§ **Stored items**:
*****
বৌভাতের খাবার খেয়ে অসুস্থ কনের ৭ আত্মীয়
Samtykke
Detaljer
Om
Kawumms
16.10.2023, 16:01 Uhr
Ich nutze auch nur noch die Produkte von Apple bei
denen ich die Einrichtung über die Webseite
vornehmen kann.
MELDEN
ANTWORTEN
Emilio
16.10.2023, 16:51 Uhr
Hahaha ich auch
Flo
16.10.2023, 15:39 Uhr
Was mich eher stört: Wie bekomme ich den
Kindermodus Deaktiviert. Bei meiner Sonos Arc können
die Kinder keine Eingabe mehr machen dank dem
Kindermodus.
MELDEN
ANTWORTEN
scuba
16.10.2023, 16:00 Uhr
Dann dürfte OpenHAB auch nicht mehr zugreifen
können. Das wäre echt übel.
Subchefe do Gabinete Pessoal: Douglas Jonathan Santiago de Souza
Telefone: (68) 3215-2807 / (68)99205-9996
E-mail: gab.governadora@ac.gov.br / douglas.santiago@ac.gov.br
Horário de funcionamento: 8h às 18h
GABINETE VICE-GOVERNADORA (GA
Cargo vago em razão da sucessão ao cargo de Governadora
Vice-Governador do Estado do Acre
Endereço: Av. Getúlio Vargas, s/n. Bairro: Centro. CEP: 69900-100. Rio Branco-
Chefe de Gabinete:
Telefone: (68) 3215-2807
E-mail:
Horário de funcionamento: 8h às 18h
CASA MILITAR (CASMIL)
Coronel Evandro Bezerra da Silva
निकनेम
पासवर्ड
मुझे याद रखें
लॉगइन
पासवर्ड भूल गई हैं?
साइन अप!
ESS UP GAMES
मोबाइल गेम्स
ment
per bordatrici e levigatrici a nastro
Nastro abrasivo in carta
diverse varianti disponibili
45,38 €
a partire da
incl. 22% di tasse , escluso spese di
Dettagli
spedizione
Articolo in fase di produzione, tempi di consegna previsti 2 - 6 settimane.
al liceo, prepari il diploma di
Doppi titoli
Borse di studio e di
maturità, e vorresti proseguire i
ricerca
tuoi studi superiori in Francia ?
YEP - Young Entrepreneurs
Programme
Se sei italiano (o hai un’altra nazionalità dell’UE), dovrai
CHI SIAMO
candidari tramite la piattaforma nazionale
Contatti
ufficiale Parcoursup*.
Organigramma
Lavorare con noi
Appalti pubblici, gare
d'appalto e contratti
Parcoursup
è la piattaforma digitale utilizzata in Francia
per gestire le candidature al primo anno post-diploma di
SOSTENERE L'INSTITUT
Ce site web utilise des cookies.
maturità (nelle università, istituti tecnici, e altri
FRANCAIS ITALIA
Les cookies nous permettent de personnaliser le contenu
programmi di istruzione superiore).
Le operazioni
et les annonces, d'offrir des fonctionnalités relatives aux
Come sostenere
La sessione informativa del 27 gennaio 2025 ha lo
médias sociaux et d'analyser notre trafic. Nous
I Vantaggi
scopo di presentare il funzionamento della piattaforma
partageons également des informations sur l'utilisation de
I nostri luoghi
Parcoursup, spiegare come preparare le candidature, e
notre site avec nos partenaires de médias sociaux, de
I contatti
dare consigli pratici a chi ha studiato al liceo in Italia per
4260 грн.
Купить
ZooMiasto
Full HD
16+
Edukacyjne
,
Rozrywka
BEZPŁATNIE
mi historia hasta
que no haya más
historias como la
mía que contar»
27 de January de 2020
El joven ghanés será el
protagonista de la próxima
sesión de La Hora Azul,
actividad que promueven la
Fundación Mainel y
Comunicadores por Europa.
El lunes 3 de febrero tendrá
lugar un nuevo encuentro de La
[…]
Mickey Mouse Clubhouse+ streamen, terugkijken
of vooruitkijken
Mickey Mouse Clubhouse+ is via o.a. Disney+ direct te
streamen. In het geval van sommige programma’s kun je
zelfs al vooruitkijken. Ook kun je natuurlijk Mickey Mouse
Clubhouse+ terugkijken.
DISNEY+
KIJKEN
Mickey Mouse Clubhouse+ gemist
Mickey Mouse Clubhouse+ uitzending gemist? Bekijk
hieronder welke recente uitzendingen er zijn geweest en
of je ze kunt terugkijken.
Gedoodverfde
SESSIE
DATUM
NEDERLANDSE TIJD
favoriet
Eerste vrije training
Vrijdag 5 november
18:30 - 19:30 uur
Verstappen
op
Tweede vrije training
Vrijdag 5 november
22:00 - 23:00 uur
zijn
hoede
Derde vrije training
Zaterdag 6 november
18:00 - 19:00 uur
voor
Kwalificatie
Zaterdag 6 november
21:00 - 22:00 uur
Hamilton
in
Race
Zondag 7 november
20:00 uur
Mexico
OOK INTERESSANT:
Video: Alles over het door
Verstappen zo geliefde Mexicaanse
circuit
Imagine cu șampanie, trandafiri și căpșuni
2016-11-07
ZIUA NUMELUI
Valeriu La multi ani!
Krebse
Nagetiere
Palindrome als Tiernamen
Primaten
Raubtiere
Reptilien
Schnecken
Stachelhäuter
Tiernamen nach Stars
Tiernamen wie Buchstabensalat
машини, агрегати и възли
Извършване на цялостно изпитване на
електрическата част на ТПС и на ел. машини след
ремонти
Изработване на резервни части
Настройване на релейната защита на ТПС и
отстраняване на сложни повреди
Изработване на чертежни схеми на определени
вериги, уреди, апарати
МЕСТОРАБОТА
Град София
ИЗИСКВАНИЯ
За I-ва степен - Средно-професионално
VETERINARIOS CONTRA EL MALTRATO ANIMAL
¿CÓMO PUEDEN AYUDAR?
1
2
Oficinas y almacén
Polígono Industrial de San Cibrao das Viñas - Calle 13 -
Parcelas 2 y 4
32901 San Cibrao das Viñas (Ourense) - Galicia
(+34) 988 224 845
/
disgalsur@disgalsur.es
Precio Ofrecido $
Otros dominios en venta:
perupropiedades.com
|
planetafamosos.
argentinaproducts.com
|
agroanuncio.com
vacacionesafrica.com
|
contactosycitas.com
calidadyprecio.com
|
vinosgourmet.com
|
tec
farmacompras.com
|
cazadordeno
*****
§ **Your goal**: Every record, from the first to the last, should be transcribed exactly.

§ **Response below**:
বৌভাতের খাবার খেয়ে অসুস্থ কনের ৭ আত্মীয়
Samtykke
Detaljer
Om
Kawumms
16.10.2023, 16:01 Uhr
Ich nutze auch nur noch die Produkte von Apple bei
denen ich die Einrichtung über die Webseite
vornehmen kann.
MELDEN
ANTWORTEN
Emilio
16.10.2023, 16:51 Uhr
Hahaha ich auch
Flo
16.10.2023, 15:39 Uhr
Was mich eher stört: Wie bekomme ich den
Kindermodus Deaktiviert. Bei meiner Sonos Arc können
die Kinder keine Eingabe mehr machen dank dem
Kindermodus.
MELDEN
ANTWORTEN
scuba
16.10.2023, 16:00 Uhr
Dann dürfte OpenHAB auch nicht mehr zugreifen
können. Das wäre echt übel.
Subchefe do Gabinete Pessoal: Douglas Jonathan Santiago de Souza
Telefone: (68) 3215-2807 / (68)99205-9996
E-mail: gab.governadora@ac.gov.br / douglas.santiago@ac.gov.br
Horário de funcionamento: 8h às 18h
GABINETE VICE-GOVERNADORA (GA
Cargo vago em razão da sucessão ao cargo de Governadora
Vice-Governador do Estado do Acre
Endereço: Av. Getúlio Vargas, s/n. Bairro: Centro. CEP: 69900-100. Rio Branco-
Chefe de Gabinete:
Telefone: (68) 3215-2807
E-mail:
Horário de funcionamento: 8h às 18h
CASA MILITAR (CASMIL)
Coronel Evandro Bezerra da Silva
निकनेम
पासवर्ड
मुझे याद रखें
लॉगइन
पासवर्ड भूल गई हैं?
साइन अप!
ESS UP GAMES
मोबाइल गेम्स
ment
per bordatrici e levigatrici a nastro
Nastro abrasivo in carta
diverse varianti disponibili
45,38 €
a partire da
incl. 22% di tasse , escluso spese di
Dettagli
spedizione
Articolo in fase di produzione, tempi di consegna previsti 2 - 6 settimane.
al liceo, prepari il diploma di
Doppi titoli
Borse di studio e di
maturità, e vorresti proseguire i
ricerca
tuoi studi superiori in Francia ?
YEP - Young Entrepreneurs
Programme
Se sei italiano (o hai un’altra nazionalità dell’UE), dovrai
CHI SIAMO
candidari tramite la piattaforma nazionale
Contatti
ufficiale Parcoursup*.
Organigramma
Lavorare con noi
Appalti pubblici, gare
d'appalto e contratti
Parcoursup
è la piattaforma digitale utilizzata in Francia
per gestire le candidature al primo anno post-diploma di
SOSTENERE L'INSTITUT
Ce site web utilise des cookies.
maturità (nelle università, istituti tecnici, e altri
FRANCAIS ITALIA
Les cookies nous permettent de personnaliser le contenu
programmi di istruzione superiore).
Le operazioni
et les annonces, d'offrir des fonctionnalités relatives aux
Come sostenere
La sessione informativa del 27 gennaio 2025 ha lo
médias sociaux et d'analyser notre trafic. Nous
I Vantaggi
scopo di presentare il funzionamento della piattaforma
partageons également des informations sur l'utilisation de
I nostri luoghi
Parcoursup, spiegare come preparare le candidature, e
notre site avec nos partenaires de médias sociaux, de
I contatti
dare consigli pratici a chi ha studiato al liceo in Italia per
4260 грн.
Купить
ZooMiasto
Full HD
16+
Edukacyjne
,
Rozrywka
BEZPŁATNIE
mi historia hasta
que no haya más
historias como la
mía que contar»
27 de January de 2020
El joven ghanés será el
protagonista de la próxima
sesión de La Hora Azul,
actividad que promueven la
Fundación Mainel y
Comunicadores por Europa.
El lunes 3 de febrero tendrá
lugar un nuevo encuentro de La
[…]
Mickey Mouse Clubhouse+ streamen, terugkijken
of vooruitkijken
Mickey Mouse Clubhouse+ is via o.a. Disney+ direct te
streamen. In het geval van sommige programma’s kun je
zelfs al vooruitkijken. Ook kun je natuurlijk Mickey Mouse
Clubhouse+ terugkijken.
DISNEY+
KIJKEN
Mickey Mouse Clubhouse+ gemist
Mickey Mouse Clubhouse+ uitzending gemist? Bekijk
hieronder welke recente uitzendingen er zijn geweest en
of je ze kunt terugkijken.
Gedoodverfde
SESSIE
DATUM
NEDERLANDSE TIJD
favoriet
Eerste vrije training
Vrijdag 5 november
18:30 - 19:30 uur
Verstappen
op
Tweede vrije training
Vrijdag 5 november
22:00 - 23:00 uur
zijn
hoede
Derde vrije training
Zaterdag 6 november
18:00 - 19:00 uur
voor
Kwalificatie
Zaterdag 6 november
21:00 - 22:00 uur
Hamilton
in
Race
Zondag 7 november
20:00 uur
Mexico
OOK INTERESSANT:
Video: Alles over het door
Verstappen zo geliefde Mexicaanse
circuit
Imagine cu șampanie, trandafiri și căpșuni
2016-11-07
ZIUA NUMELUI
Valeriu La multi ani!
Krebse
Nagetiere
Palindrome als Tiernamen
Primaten
Raubtiere
Reptilien
Schnecken
Stachelhäuter
Tiernamen nach Stars
Tiernamen wie Buchstabensalat
машини, агрегати и възли
Извършване на цялостно изпитване на
електрическата част на ТПС и на ел. машини след
ремонти
Изработване на резервни части
Настройване на релейната защита на ТПС и
отстраняване на сложни повреди
Изработване на чертежни схеми на определени
вериги, уреди, апарати
МЕСТОРАБОТА
Град София
ИЗИСКВАНИЯ
За I-ва степен - Средно-професионално
VETERINARIOS CONTRA EL MALTRATO ANIMAL
¿CÓMO PUEDEN AYUDAR?
1
2
Oficinas y almacén
Polígono Industrial de San Cibrao das Viñas - Calle 13 -
Parcelas 2 y 4
32901 San Cibrao das Viñas (Ourense) - Galicia
(+34) 988 224 845
/
disgalsur@disgalsur.es
Precio Ofrecido $
Otros dominios en venta:
perupropiedades.com
|
planetafamosos.
argentinaproducts.com
|
agroanuncio.com
vacacionesafrica.com
|
contactosycitas.com
calidadyprecio.com
|
vinosgourmet.com
|
tec
farmacompras.com
|
cazadordeno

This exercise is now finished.